The chords don’t need to be different. A jazz blues would also (usually) be characterized by a walking bass and lack of a backbeat on the drums. Thelonious Monk’s “Blue Monk” is an example with pretty standard blues changes.

That being said, there are infinite variations of blues chord progressions in the jazz canon. Some great examples are Charles Mingus’s “Goodbye Pork Pie Hat,” and “Nostalgia in Times Square.”

Then you have examples that are closer to standard blues but with a few substitutions, like Joe Henderson’s “Isotope.”


Short answer to the narrower question: a "jazz blues" song like Parker's "Blues for alice" has a turnaround.

https://en.wikipedia.org/wiki/Turnaround_(music)

OTOH straight delta/Chicago blues can compress the whole I/IV/V language in a single bar, as in Muddy Waters' "Mannish boy".


I think the article focuses on the 12 chord blues progression to show how the rules can turn I-IV-I-V into something which could be considered jazz, by introducing sevenths and substitutions.

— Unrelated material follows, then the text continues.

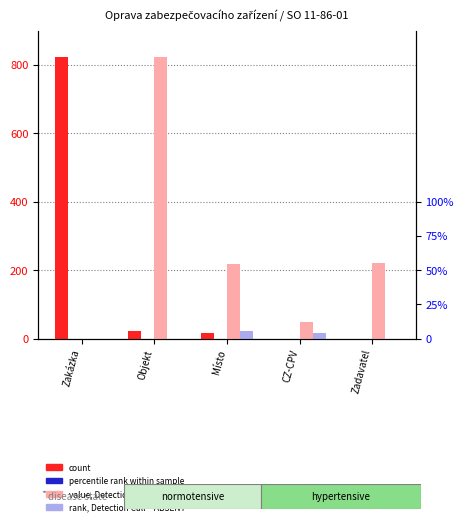

Is the value of percentile rank within sample at Zadavatel greater than the value of count at Zakázka?

No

And since it's a generative grammar, it also needs a starting point...


All rules have exceptions, but the top two that come to mind is that blues usually start with a dominant 7th chord (for the I) while jazz standards don't, and blues usually has a 12-bar progression while jazz has a 32-bar AABA structure.


I wonder if anyone’s written a parser for this and applied it to a large number of songs. I would be curious to see how often each rule is used. On a related note, I would be interested to know whether the grammar is ambiguous.

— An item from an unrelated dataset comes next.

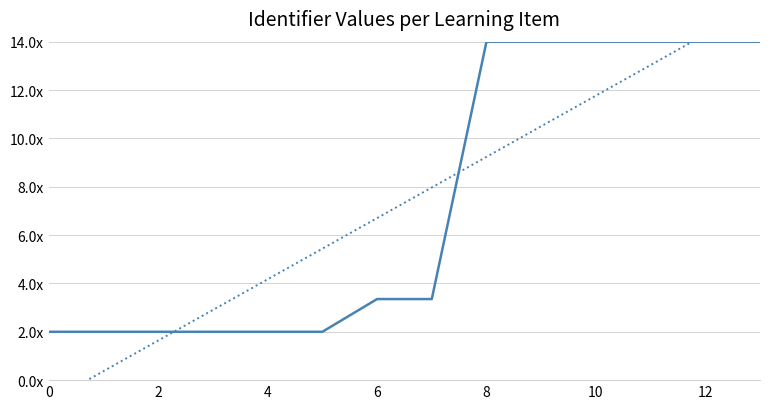

Where is the data nearest to the value 8?

7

Has anyone ever put this into code?


Many have. This is more or less how I learn every new programming language. Generative music is really fun and immediate. Anyway, I think the first time I ever saw anyone introduce recursion into music generation was Giles Bowkett's Archaeopteryx. That was way back in the days when Ruby was still young and cool. He did some interesting stuff for keeping a stable clock in ruby using recursion without blowing up the stack, but also managed to use the same technique for generating variations on probabilistic sequences. Pick your language and you will find people doing small projects like this all over the place.


The software "Band-in-a-box" used to have a passable jazz solo generator. Probably still does.